Малая субчастица служит каркасом, на котором молекулы тРНК могут быть точно сопоставлены с кодонами мРНК (см. рис. 6.58), тогда как большая субчастица катализирует образование пептидных связей, которыми аминокислоты связываются между собой в полипептидную цепь
Если рибосома не занята активным синтезом белков, то обе ее субчастицы отделены одна от другой. Они объединяются друг с другом на молекуле мРНК, обычно около ее 5’-конца, — чтобы начать синтез белка. Далее мРНК протягивается сквозь рибосому; по мере того как ее кодоны входят в сердцевину (кор) рибосомы, последовательность нуклеотидов мРНК транслируется в последовательность аминокислот, используя в качестве адапторов тРНК, устанавливающие все аминокислоты в правильной последовательности на конце наращиваемой полипептидной цепи. Когда попадается стоп-кодон, рибосома высвобождает завершенный белок и две ее субчастицы вновь отделяются одна от другой. Эти субчастицы могут быть использованы в дальнейшем — чтобы начать синтез какого-либо иного белка на какой-нибудь другой молекуле мРНК.

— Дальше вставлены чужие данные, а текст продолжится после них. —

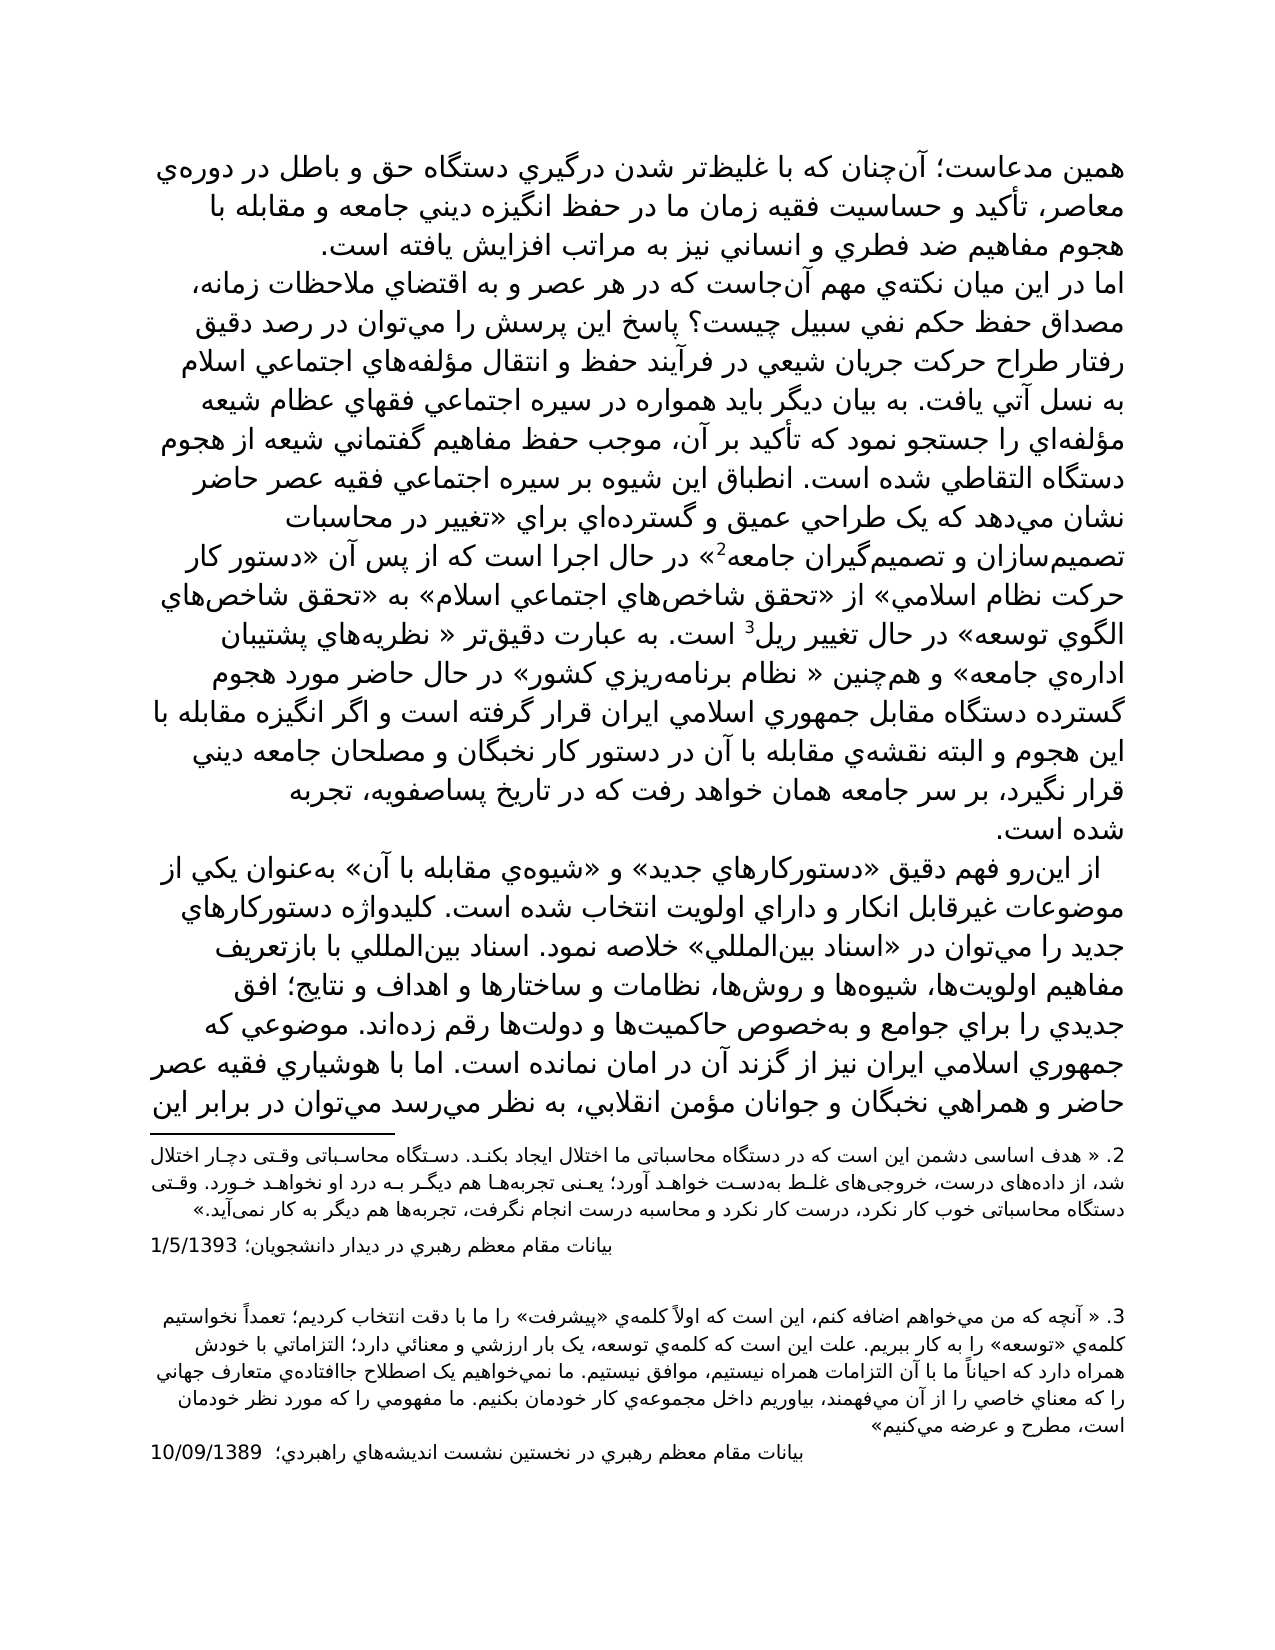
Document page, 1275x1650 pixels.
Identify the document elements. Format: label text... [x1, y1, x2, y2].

text از اين‌رو فهم دقيق «دستورکارهاي جديد» و «شيوه‌ي مقابله با آن» به‌عنوان يکي از موضوعات غيرقابل انکار و داراي اولويت انتخاب شده است. کليدواژه دستورکارهاي جديد را مي‌توان در «اسناد بين‌المللي» خلاصه نمود. اسناد بين‌المللي با بازتعريف مفاهيم اولويت‌ها، شيوه‌ها و روش‌ها، نظامات و ساختارها و اهداف و نتايج؛ افق جديدي را براي جوامع و به‌خصوص حاکميت‌ها و دولت‌ها رقم زده‌اند. موضوعي که جمهوري اسلامي ايران نيز از گزند آن در امان نمانده است. اما با هوشياري فقيه عصر حاضر و همراهي نخبگان و جوانان مؤمن انقلابي، به نظر مي‌رسد مي‌توان در برابر اين هجوم نيز طراحي مجددي را صورت‌بندي نموده و با آن مقابله نمود. چالش‌هاي حال حاضر جمهوري اسلامي اعم از چالش‌هاي بخش اقتصاد، حوزه‌هاي فرهنگي و مخصوصاً افق سياست‌هاي خارجي را بايد در همين پازل جستجو نمود. [150, 851, 1125, 1119]
text اما در اين ميان نکته‌ي مهم آن‌جاست که در هر عصر و به اقتضاي ملاحظات زمانه، مصداق حفظ حکم نفي سبيل چيست؟ پاسخ اين پرسش را مي‌توان در رصد دقيق رفتار طراح حرکت جريان شيعي در فرآيند حفظ و انتقال مؤلفه‌هاي اجتماعي اسلام به نسل آتي يافت. به بيان ديگر بايد همواره در سيره اجتماعي فقهاي عظام شيعه مؤلفه‌اي را جستجو نمود که تأکيد بر آن، موجب حفظ مفاهيم گفتماني شيعه از هجوم دستگاه التقاطي شده است. انطباق اين شيوه بر سيره اجتماعي فقيه عصر حاضر نشان مي‌دهد که يک طراحي عميق و گسترده‌اي براي «تغيير در محاسبات تصميم‌سازان و تصميم‌گيران جامعه» در حال اجرا است که از پس آن «دستور کار حرکت نظام اسلامي» از «تحقق شاخص‌هاي اجتماعي اسلام» به «تحقق شاخص‌هاي الگوي توسعه» در حال تغيير ريل است. به عبارت دقيق‌تر « نظريه‌هاي پشتيبان اداره‌ي جامعه» و هم‌چنين « نظام برنامه‌ريزي کشور» در حال حاضر مورد هجوم گسترده دستگاه مقابل جمهوري اسلامي ايران قرار گرفته است و اگر انگيزه مقابله با اين هجوم و البته نقشه‌ي مقابله‌ با آن در دستور کار نخبگان و مصلحان جامعه ديني قرار نگيرد، بر سر جامعه همان خواهد رفت که در تاريخ پساصفويه، تجربه شده است. [150, 267, 1125, 846]
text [150, 150, 1125, 262]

Рибосома содержит четыре участка связывания молекул РНК: один предназначен для мРНК, а три (названные A-сайтом, P-сайтом и E-сайтом) для молекул тРНК.
A-сайт (аминоацильный): сюда приходит аминоацил-тРНК.
P-сайт (пептидильный): содержит тРНК, несущую растущую полипептидную цепь.
E-сайт (выходной): отсюда уходит «опустевшая» тРНК.
Молекула тРНК прочно удерживается в А- и P-сайтах, только если ее антикодон образует комплементарные пары оснований с кодоном (с допуском «раскачиваний») на молекуле мРНК, протягиваемой сквозь рибосому. А- и P-участки расположены достаточно близко друг к другу, так что обе втиснутые в них молекулы тРНК могут образовать комплементарные пары оснований с двумя смежными кодонами на молекуле мРНК. Эта особенность рибосомы позволяет придерживаться верной рамки считывания на мРНК. Сразу после инициации синтеза белка каждая новая аминокислота добавляется к растущей цепи в цикле реакций, состоящем из четырех основных шагов: связывание тРНК, образование пептидной связи, транслокация (перемещение) большой субчастицы и транслокация малой субчастицы. В результате двух ступеней транслокации вся рибосома передвигается по мРНК на три нуклеотида и готова начать следующий цикл.
Особые тРНК и некоторые вспомогательные белки, участвующие в трансляции.
Как у про-, так и у эукариот имеются два вида тРНК, которые связывают метионин. У прокариот они обозначаются как тРНКMet F и тPHKMet M, а у эукариот - тРНКMet I и тРНКMet M.
Селеноцистеиновая тРНК (Sec-тРНК): Переносит селеноцистеин в селенопротеины, где селен играет функциональную роль. Кодируется геном tRNA-Sec. Пирролизиновая тРНК (Pyl-тРНК): Переносит пирролизин в метилотрофные археи и некоторые бактерии. Кодируется генами tRNA-Pyl и pilC.
Известны белки, которые только временно, на период трансляции, связываются с рибосомами. К ним относятся: факторы инициации IF-1, IF-2 и IF-3 факторы элонгации EF-Tu и EF-Ts, EF-G факторы «освобождения» RF-1, RF-2 и RF-3
Факторы инициации трансляции (eIF): Участвуют в инициации трансляции, помогая рибосоме связаться с мРНК и стартовым кодоном. Примеры включают eIF2, eIF3 и eIF4. Факторы элонгации трансляции (eEF): Участвуют в элонгации трансляции, способствуя связыванию аминоацил-тРНК с рибосомой и перемещению рибосомы по мРНК. Примеры включают eEF1A, eEF1B и eEF2. Факторы терминации трансляции (RF): Участвуют в терминации трансляции, распознавая стоп-кодоны и прекращая трансляцию. Примерами являются RF1 и RF2. Фактор высвобождения рибосомы (RF3): Способствует высвобождению рибосомы из мРНК и tRNA после трансляции. Полипептидный релизный фактор (РРФ): Альтернативный фактор терминации трансляции, который узнает необычные стоп-кодоны. Рибонуклеаза P: Эндорибонуклеаза, необходимая для обработки предшественников тРНК. Гуанидин-7-метилтрансфераза: Модифицирующий фермент, важный для биогенеза тРНК.